▸ DOCUMENT SECTION:
1st Edition

The Great Transformation History for a Techno-Human Future

By Judith Bessant Copyright 2018
    262 Pages
    by Routledge

    262 Pages
    by Routledge

    While artificial intelligence (AI), robots, bio-technologies and digital media are transforming work, culture, and social life, there is little understanding of or agreement about the scope and significance of this change. This new interpretation of the ‘great transformation’ uses history and evolutionary theory to highlight the momentous shift in human consciousness taking place. Only by learning from recent crises and rejecting technological determinism will governments and communities redesign social arrangements that ensure we all benefit from the new and emerging technologies.



    The book documents the transformations under way in financial markets, entertainment, and medicine, affecting all aspects of work and social life. It draws on historical sociology and co-evolutionary theory arguing that the radical evolution of human consciousness and social life now under way is comparable with, if not greater than, the agrarian revolution (10000 BCE), the explosion of science, philosophy, and religion in the Axial Age (600 BCE), and the recent Industrial Revolution. Turning to recent major socio-economic crisis, and asking what can be learnt from them, the answer is we cannot afford this time around to repeat the failures of elites and theoretical systems such as economics to attend appropriately to radical change. We need to think beyond the constraints of determinist and reductionist explanations and embrace the idea of deep freedom.

▸ QUESTIONS:
A: In the book description, swap "medicine" for "education" and give the passage again, starting with "The book documents" and going on through "of deep freedom.".
B: Write the next part of the description of The Great Transformation, carrying on from its final sentence.
The lines that follow bear no relation to the book description.

▸ Data excerpts:
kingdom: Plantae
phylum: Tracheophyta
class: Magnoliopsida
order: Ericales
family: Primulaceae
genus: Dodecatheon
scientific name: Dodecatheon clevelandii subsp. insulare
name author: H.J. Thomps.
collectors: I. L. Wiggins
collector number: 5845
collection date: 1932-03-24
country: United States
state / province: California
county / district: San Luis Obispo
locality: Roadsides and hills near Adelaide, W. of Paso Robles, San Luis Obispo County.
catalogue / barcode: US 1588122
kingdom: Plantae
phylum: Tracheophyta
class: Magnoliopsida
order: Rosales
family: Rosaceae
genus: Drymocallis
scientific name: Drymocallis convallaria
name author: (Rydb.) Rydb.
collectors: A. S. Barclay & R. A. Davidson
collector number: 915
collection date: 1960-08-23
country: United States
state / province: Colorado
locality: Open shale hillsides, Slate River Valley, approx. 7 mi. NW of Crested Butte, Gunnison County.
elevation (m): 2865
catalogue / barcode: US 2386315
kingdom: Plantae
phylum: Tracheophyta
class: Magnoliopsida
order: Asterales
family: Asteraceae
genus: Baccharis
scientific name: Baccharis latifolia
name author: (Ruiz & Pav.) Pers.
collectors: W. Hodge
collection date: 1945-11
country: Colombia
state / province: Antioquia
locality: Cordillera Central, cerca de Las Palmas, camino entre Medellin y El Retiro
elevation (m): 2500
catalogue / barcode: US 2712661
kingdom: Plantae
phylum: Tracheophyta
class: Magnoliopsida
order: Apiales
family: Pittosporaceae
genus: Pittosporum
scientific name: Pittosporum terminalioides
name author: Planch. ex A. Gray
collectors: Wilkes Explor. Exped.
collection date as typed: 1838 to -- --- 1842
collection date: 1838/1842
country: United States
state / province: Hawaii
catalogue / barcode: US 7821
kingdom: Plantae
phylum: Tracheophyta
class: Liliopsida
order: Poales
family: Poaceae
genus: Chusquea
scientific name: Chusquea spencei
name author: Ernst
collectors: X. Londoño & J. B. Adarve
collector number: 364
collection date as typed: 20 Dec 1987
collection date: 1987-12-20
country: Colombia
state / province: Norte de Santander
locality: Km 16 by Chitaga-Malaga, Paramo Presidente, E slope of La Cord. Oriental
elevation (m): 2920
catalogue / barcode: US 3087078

▸ ANSWERS FOR EACH ITEM:
A:
The book documents the transformations under way in financial markets, entertainment, and education, affecting all aspects of work and social life. It draws on historical sociology and co-evolutionary theory arguing that the radical evolution of human consciousness and social life now under way is comparable with, if not greater than, the agrarian revolution (10000 BCE), the explosion of science, philosophy, and religion in the Axial Age (600 BCE), and the recent Industrial Revolution. Turning to recent major socio-economic crisis, and asking what can be learnt from them, the answer is we cannot afford this time around to repeat the failures of elites and theoretical systems such as economics to attend appropriately to radical change. We need to think beyond the constraints of determinist and reductionist explanations and embrace the idea of deep freedom.

B:
    This book will appeal to educators, social scientists, policy-makers, business leaders, and students. It concludes with social design principles that can inform deliberative processes and new social arrangements that ensure everyone benefits from the affordances of the new and emerging technologies.

    Introduction  1. Freedom and Determinism: Alpha Go, AI Financial Trading and Japan’s Mika Diva  2. What is Happening? : The First Axial Age  3. Changing Our Minds: The Techno-Axial Age  4. Crisis and Learning from the past: Three economic crises, 1890-2008  5. Recursivity in Times of Crisis: A Heuristic  6. Data is the New Oil: Leadership and Political Rhetoric in the Techno-Axial Age  7. What experts say about Artificial Intelligence  8. Social design for the new Techno-Axial Age  Conclusion

    Biography

    Judith Bessant is a Professor at RMIT University, Melbourne, and Adjunct Professor at the School of Justice, Queensland University of Technology, Brisbane. She is widely published and her research interests include policy, sociology, politics, youth studies, media-technology studies, and history. She has also worked as an advisor for governments and non-government organizations. In 2017 she was awarded an Order of Australia (AM) for her ‘significant service to education as a social scientist, advocate and academic specializing in youth studies research’.

    "Judith Bessant addresses a crucially important question for our time: might the turbulent period we live in be re-conceived as a second Axial Age, driven by technological change? As the question itself implies, this requires an open-minded and fearless exploration of ideas from many disciplines. And the author delivers, with a stimulating synthesis. If we are going to understand what is happening to our species as we try to cope with artificial intelligence, we need more of this kind of broad scholarship."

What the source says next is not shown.